### Job item
Reproduce the records verbatim from their start through the line that contains "in production, improve operational", including that line.

::: Source information

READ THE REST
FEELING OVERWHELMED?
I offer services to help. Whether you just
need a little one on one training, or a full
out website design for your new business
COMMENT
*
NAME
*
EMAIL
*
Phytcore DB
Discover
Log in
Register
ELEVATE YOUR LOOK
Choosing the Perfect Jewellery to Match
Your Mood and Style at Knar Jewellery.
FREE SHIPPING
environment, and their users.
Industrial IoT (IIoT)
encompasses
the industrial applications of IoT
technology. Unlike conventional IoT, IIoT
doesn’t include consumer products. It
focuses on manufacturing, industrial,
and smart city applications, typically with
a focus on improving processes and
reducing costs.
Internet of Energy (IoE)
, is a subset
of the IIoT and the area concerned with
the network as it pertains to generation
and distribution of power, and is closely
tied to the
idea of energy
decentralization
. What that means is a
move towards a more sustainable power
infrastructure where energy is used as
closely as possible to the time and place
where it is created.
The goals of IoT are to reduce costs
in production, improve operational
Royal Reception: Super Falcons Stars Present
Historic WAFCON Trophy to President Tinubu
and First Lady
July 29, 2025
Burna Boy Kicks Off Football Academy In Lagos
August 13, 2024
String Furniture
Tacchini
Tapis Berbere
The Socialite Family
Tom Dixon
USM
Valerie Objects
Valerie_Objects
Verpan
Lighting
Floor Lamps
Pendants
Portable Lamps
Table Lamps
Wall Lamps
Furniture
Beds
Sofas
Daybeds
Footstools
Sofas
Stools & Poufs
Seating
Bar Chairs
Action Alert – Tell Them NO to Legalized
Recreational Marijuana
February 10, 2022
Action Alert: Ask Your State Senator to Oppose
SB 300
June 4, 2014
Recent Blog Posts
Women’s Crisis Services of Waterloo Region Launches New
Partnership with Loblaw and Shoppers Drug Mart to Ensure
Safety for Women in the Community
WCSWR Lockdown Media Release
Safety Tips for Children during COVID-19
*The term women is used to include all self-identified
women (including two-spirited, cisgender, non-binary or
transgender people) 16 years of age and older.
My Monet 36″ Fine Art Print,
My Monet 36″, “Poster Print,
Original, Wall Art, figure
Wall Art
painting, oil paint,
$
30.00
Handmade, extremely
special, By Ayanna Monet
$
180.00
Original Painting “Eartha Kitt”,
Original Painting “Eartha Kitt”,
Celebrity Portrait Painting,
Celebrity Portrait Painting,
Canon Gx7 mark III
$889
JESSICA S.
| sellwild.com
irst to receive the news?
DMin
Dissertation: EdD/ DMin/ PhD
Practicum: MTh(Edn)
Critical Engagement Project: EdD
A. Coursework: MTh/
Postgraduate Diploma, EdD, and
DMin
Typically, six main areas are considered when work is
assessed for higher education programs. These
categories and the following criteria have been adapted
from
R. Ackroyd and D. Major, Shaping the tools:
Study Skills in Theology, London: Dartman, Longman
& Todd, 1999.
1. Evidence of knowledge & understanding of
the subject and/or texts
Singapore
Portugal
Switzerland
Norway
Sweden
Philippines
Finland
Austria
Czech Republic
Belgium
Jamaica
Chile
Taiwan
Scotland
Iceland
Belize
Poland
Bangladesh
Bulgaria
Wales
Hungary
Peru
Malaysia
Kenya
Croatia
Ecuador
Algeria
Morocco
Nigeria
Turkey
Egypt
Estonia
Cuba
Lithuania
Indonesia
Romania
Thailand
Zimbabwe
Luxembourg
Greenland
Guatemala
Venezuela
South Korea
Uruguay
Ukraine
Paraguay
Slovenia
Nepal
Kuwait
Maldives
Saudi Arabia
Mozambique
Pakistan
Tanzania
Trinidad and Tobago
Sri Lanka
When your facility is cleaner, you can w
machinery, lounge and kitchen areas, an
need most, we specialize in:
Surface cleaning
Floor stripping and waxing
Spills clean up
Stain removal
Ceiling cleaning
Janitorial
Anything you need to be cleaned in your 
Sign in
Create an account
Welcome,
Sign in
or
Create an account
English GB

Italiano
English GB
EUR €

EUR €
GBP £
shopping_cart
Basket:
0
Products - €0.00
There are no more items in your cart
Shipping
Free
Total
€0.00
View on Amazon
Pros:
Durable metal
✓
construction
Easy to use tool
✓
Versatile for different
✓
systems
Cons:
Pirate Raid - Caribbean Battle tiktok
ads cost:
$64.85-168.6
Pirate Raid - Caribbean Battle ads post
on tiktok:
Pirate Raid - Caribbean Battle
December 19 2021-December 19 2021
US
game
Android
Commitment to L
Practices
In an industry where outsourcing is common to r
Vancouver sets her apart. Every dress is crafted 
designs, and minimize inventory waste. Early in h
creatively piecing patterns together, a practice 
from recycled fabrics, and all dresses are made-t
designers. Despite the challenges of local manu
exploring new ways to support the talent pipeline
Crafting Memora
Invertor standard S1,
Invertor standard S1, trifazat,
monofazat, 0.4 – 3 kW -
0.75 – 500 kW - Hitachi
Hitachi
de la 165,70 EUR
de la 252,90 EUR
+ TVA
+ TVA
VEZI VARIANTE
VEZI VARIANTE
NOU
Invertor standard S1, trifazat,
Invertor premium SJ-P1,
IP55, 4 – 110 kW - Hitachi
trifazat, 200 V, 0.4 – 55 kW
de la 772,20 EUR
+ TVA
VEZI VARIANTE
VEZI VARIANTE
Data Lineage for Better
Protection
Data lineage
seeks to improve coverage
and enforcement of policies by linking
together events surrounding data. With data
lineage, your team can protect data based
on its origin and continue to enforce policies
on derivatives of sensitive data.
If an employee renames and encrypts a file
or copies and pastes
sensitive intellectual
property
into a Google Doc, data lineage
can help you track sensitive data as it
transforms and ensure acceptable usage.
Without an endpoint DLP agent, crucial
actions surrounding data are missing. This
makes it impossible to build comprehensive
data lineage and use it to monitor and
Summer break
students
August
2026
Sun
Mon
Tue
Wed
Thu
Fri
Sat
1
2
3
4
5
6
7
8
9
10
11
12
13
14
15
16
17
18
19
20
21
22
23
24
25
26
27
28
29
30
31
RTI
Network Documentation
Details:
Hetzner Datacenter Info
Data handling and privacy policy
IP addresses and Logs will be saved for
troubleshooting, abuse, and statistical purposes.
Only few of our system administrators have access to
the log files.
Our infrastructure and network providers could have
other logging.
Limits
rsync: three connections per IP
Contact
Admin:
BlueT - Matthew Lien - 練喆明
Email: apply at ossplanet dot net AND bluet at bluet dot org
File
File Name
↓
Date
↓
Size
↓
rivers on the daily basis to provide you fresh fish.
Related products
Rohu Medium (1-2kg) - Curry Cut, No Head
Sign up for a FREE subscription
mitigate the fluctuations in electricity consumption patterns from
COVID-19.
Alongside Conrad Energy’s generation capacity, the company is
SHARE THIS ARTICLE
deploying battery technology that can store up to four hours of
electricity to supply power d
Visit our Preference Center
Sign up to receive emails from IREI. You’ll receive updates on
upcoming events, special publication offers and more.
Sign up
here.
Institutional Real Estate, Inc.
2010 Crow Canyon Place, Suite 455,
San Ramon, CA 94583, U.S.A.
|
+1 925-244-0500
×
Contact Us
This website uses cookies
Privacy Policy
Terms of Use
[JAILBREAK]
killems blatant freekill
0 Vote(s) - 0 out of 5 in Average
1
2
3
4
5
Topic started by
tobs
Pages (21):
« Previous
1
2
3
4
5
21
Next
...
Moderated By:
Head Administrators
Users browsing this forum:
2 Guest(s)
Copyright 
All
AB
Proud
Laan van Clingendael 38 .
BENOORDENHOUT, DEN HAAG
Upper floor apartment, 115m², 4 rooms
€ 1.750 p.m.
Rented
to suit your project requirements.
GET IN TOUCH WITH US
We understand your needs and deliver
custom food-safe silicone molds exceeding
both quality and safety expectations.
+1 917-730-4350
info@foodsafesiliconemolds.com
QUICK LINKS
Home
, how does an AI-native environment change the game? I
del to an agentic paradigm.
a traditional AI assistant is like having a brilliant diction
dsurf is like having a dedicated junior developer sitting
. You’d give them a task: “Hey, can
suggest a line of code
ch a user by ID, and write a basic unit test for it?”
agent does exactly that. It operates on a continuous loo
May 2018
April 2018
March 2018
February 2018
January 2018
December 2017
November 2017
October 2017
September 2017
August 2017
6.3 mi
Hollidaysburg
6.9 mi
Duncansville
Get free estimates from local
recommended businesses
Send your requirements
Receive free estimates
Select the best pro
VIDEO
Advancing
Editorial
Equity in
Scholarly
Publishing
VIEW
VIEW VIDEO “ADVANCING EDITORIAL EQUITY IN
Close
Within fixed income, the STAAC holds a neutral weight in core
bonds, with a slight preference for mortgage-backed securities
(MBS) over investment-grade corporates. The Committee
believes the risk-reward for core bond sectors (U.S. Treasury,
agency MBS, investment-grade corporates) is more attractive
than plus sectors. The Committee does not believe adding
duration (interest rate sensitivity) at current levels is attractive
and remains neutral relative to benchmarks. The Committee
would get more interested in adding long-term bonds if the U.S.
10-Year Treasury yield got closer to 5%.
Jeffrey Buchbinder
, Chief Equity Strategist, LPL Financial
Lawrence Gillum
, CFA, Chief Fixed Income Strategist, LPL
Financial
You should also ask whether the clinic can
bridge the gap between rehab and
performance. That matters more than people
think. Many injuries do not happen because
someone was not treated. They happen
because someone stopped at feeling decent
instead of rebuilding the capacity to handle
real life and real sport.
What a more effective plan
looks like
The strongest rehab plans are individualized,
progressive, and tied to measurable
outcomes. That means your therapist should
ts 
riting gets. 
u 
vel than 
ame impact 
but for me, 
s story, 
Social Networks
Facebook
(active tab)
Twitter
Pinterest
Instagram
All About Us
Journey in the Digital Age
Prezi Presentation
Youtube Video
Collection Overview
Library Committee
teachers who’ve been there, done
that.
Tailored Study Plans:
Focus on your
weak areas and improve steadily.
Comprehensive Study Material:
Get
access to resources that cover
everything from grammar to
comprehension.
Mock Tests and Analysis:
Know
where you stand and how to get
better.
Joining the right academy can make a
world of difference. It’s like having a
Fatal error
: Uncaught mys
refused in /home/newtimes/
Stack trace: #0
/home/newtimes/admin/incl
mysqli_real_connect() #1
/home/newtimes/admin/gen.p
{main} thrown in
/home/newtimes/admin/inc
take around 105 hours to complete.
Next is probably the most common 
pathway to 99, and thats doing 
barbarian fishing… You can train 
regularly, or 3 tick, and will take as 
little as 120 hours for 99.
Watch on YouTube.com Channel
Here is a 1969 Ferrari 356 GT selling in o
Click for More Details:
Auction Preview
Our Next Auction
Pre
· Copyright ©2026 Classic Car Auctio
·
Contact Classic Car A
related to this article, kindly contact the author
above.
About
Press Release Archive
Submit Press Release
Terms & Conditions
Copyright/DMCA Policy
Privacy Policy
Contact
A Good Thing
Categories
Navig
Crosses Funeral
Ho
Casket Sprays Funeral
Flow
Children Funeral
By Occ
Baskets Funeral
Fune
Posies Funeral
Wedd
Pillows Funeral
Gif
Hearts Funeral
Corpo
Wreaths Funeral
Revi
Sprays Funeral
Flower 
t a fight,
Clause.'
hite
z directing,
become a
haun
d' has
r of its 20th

::::::

### Task output
READ THE REST
FEELING OVERWHELMED?
I offer services to help. Whether you just
need a little one on one training, or a full
out website design for your new business
COMMENT
*
NAME
*
EMAIL
*
Phytcore DB
Discover
Log in
Register
ELEVATE YOUR LOOK
Choosing the Perfect Jewellery to Match
Your Mood and Style at Knar Jewellery.
FREE SHIPPING
environment, and their users.
Industrial IoT (IIoT)
encompasses
the industrial applications of IoT
technology. Unlike conventional IoT, IIoT
doesn’t include consumer products. It
focuses on manufacturing, industrial,
and smart city applications, typically with
a focus on improving processes and
reducing costs.
Internet of Energy (IoE)
, is a subset
of the IIoT and the area concerned with
the network as it pertains to generation
and distribution of power, and is closely
tied to the
idea of energy
decentralization
. What that means is a
move towards a more sustainable power
infrastructure where energy is used as
closely as possible to the time and place
where it is created.
The goals of IoT are to reduce costs
in production, improve operational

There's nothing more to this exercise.